On Thu, Dec 07, 2006 at 09:10:50PM -0800, Mike Kupfer wrote:

> I think we want to allow multiple ARC cases.  It's not unusual for a
> project, particularly a large or complex one, to have multiple ARC
> cases.  The ksh93 project is working on at least its third ARC case.

Certainly.

> First, if a changegroup has multiple changesets, what are the
> requirements for those changesets?  Do they have to individually build?
> Do they have to be individually revertable?

Yes.  I think that needs to be an invariant.  With appropriate common
sense, you shouldn't have to do a full nightly for each changeset unless
it's sufficiently complex.

Tightly interwoven, complex bugfixes can probably just be merged into a
single changeset if that's the way the development was done.

I've got a diff/patch side project going on in mercurial/mq control, and
(when I've had time to actually look at it), I've found that keeping each
of the half dozen or more bugs that I'm working on there separate from the
others isn't too much of a stretch in my mind, and being able to look at
the diffs individually helps me comprehend each fix better.  I trust mq to
get the compounding right so that the final result is correct, and the unit
testing for each bug is pretty straightforward.

Larger, wholesale rewrites of things might make that kind of separation
difficult; I certainly get that.

> Second, consider this scenario: bug A is that an application fails to
> check the return value from a malloc() call.  Bug B is that the
> application is slow in some situation.  As part of fixing bug B, I
> restructure the application, and the offending malloc call goes away
> completely.  If the changeset can only have a single CR, what do I do
> here?

Mark bug A as not reproducible, cross reference the two bugs, and put only
B in the comment.  In the unlikely event of a water landing^W^Wbackout, it
would be your responsibility to reopen A until you could get B back in.
(Or wait to close A until B is marked Fix Delivered.)

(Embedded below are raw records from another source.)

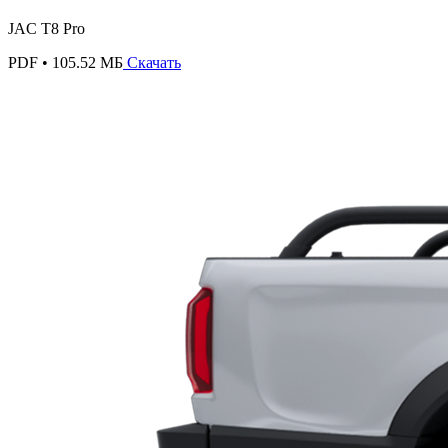
JAC T8 Pro
PDF • 105.52 МБ
Скачать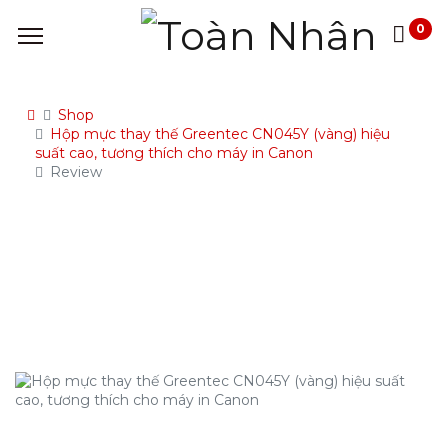
0
Shop
Hộp mực thay thế Greentec CN045Y (vàng) hiệu
suất cao, tương thích cho máy in Canon
Review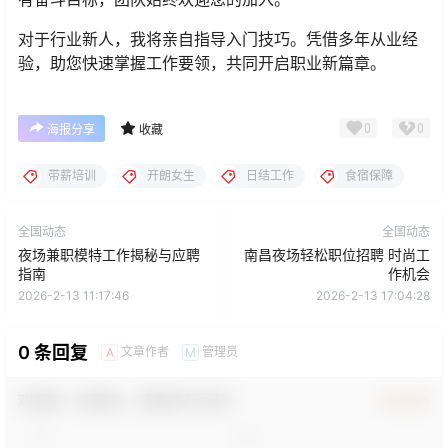
对于行业新人，我将亲自指导入门技巧。凭借多年从业经
验，助您快速掌握工作要领，共同开启职业新篇章。
0
0
海报分享
收藏
带薪培训
开朗女生
日结工作
食宿保障
全国动态
全国动态
夜场兼职模特工作揭秘与应聘
南昌夜场轻松职位招聘 时尚工
指南
作机会
2026-2-13 11:17:46
2026-2-13 17:04:28
0 条回复
文章作者
管理员
A
M
欢迎您，新朋友，感谢参与互动！
确认修改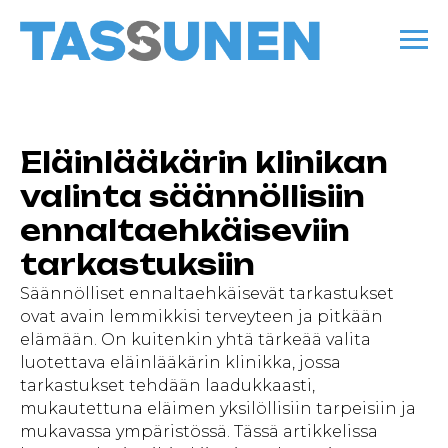
Eläinlääkärin klinikan
valinta säännöllisiin
ennaltaehkäiseviin
tarkastuksiin
Säännölliset ennaltaehkäisevät tarkastukset
ovat avain lemmikkisi terveyteen ja pitkään
elämään. On kuitenkin yhtä tärkeää valita
luotettava eläinlääkärin klinikka, jossa
tarkastukset tehdään laadukkaasti,
mukautettuna eläimen yksilöllisiin tarpeisiin ja
mukavassa ympäristössä. Tässä artikkelissa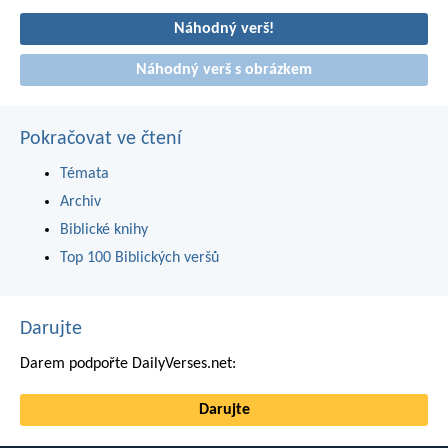
Náhodný verš!
Náhodný verš s obrázkem
Pokračovat ve čtení
Témata
Archiv
Biblické knihy
Top 100 Biblických veršů
Darujte
Darem podpořte DailyVerses.net:
Darujte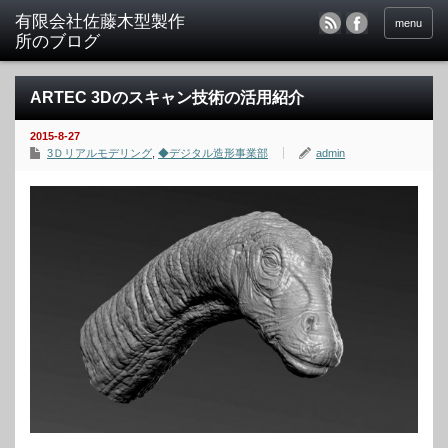
menu
ARTEC 3Dのスキャン技術の活用紹介
2015-8-27
3Ｄリアルモデリング
,
◆デジタル造形事業部
admin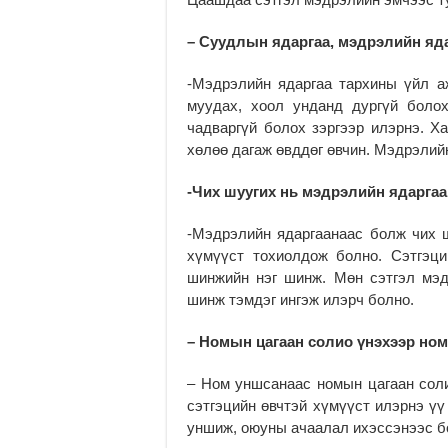
– Суудлын ядаргаа, мэдрэлийн яда
-Мэдрэлийн ядаргаа тархины үйл а
муудах, хоол унданд дургүй болох
чадваргүй болох зэргээр илэрнэ. Х
хөлөө дагаж өвддөг өвчин. Мэдрэлийн
-Чих шуугих нь мэдрэлийн ядаргаа
-Мэдрэлийн ядаргаанаас болж чих ш
хүмүүст тохиолдож болно. Сэтгэц
шинжийн нэг шинж. Мөн сэтгэл мэд
шинж тэмдэг ингэж илэрч болно.
– Номын цагаан солио үнэхээр ном
– Ном уншсанаас номын цагаан соли
сэтгэцийн өвчтэй хүмүүст илэрнэ үү
уншиж, оюуны ачаалал ихэссэнээс бо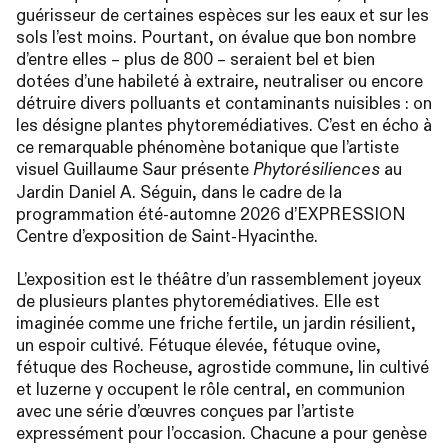
guérisseur de certaines espèces sur les eaux et sur les
sols l’est moins. Pourtant, on évalue que bon nombre
d’entre elles – plus de 800 – seraient bel et bien
dotées d’une habileté à extraire, neutraliser ou encore
détruire divers polluants et contaminants nuisibles : on
les désigne plantes phytoremédiatives. C’est en écho à
ce remarquable phénomène botanique que l’artiste
visuel Guillaume Saur présente
au
Phytorésiliences
Jardin Daniel A. Séguin, dans le cadre de la
programmation été-automne 2026 d’
EXPRESSION
Centre d’exposition de Saint-Hyacinthe.
L’exposition est le théâtre d’un rassemblement joyeux
de plusieurs plantes phytoremédiatives. Elle est
imaginée comme une friche fertile, un jardin résilient,
un espoir cultivé. Fétuque élevée, fétuque ovine,
fétuque des Rocheuse, agrostide commune, lin cultivé
et luzerne y occupent le rôle central, en communion
avec une série d’œuvres conçues par l’artiste
expressément pour l’occasion. Chacune a pour genèse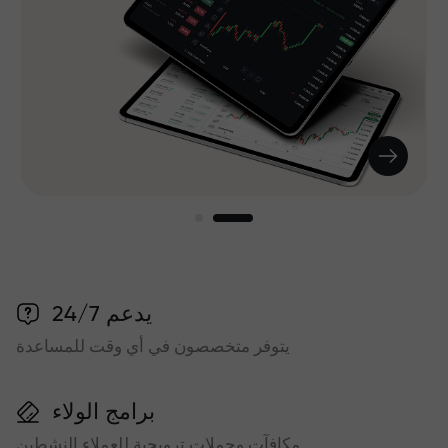
يدعم 24/7
يتوفر متخصصون في أي وقت للمساعدة
برامج الولاء
مكافآت وحملات ترويجية للعملاء النشطين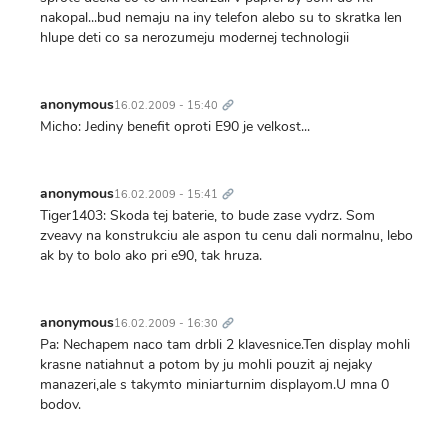
nakopal...bud nemaju na iny telefon alebo su to skratka len
hlupe deti co sa nerozumeju modernej technologii
Trvalý
odkaz
anonymous
16.02.2009 - 15:40
Micho: Jediny benefit oproti E90 je velkost...
Trvalý
odkaz
anonymous
16.02.2009 - 15:41
Tiger1403: Skoda tej baterie, to bude zase vydrz. Som
zveavy na konstrukciu ale aspon tu cenu dali normalnu, lebo
ak by to bolo ako pri e90, tak hruza.
Trvalý
odkaz
anonymous
16.02.2009 - 16:30
Pa: Nechapem naco tam drbli 2 klavesnice.Ten display mohli
krasne natiahnut a potom by ju mohli pouzit aj nejaky
manazeri,ale s takymto miniarturnim displayom.U mna 0
bodov.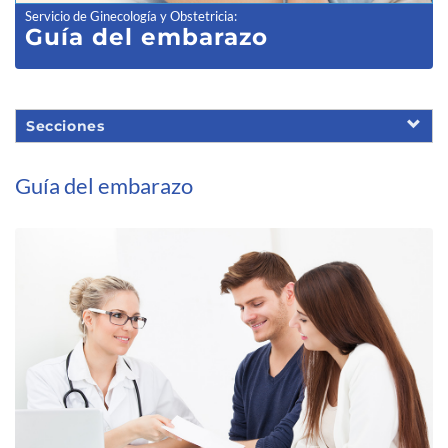
Servicio de Ginecología y Obstetricia
:
Guía del emb
arazo
Secciones
Guía del embarazo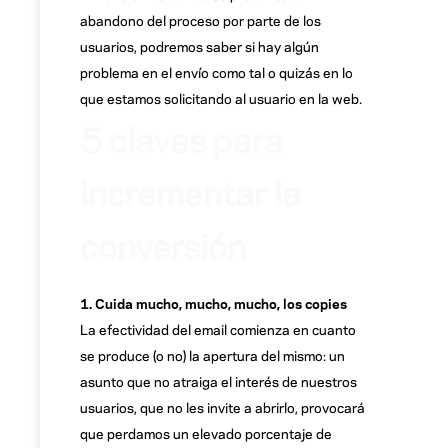
abandono del proceso por parte de los
usuarios, podremos saber si hay algún
problema en el envío como tal o quizás en lo
que estamos solicitando al usuario en la web.
5 claves para
incrementar la
conversión
1. Cuida mucho, mucho, mucho, los copies
La efectividad del email comienza en cuanto
se produce (o no) la apertura del mismo: un
asunto que no atraiga el interés de nuestros
usuarios, que no les invite a abrirlo, provocará
que perdamos un elevado porcentaje de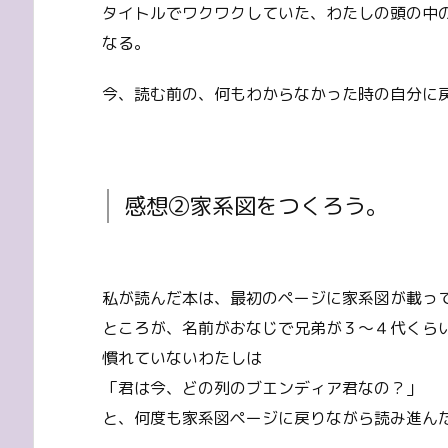
タイトルでワクワクしていた、わたしの頭の中
なる。
今、読む前の、何もわからなかった時の自分に
感想②家系図をつくろう。
私が読んだ本は、最初のページに家系図が載っ
ところが、名前がおなじで兄弟が３～４代くら
慣れていないわたしは
「君は今、どの列のブエンディア君なの？」
と、何度も家系図ページに戻りながら読み進ん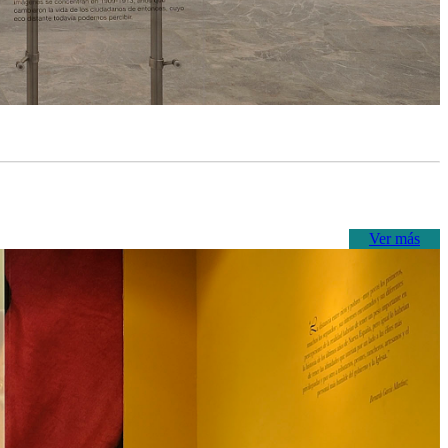
Ver más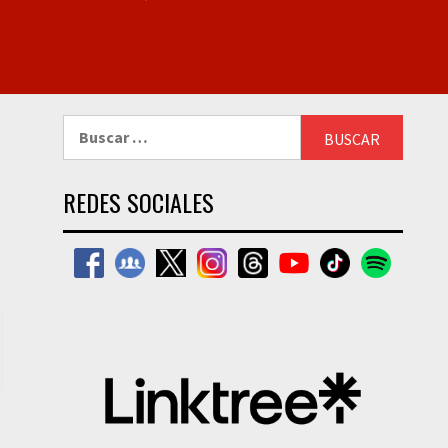
Buscar:
REDES SOCIALES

I get your point, though -- there are probably reasonable cases that can be
constructed where lumping multiple bugs together in a single changeset is
going to be immeasurably easier than trying to tease them apart.  I think
that with some discipline, those cases will appear infrequently, though as
a gate policy, I think that we should work gently towards one changeset <->
one bug slowly, until people are used to the tools, and even then recognize
that it's not always going to happen.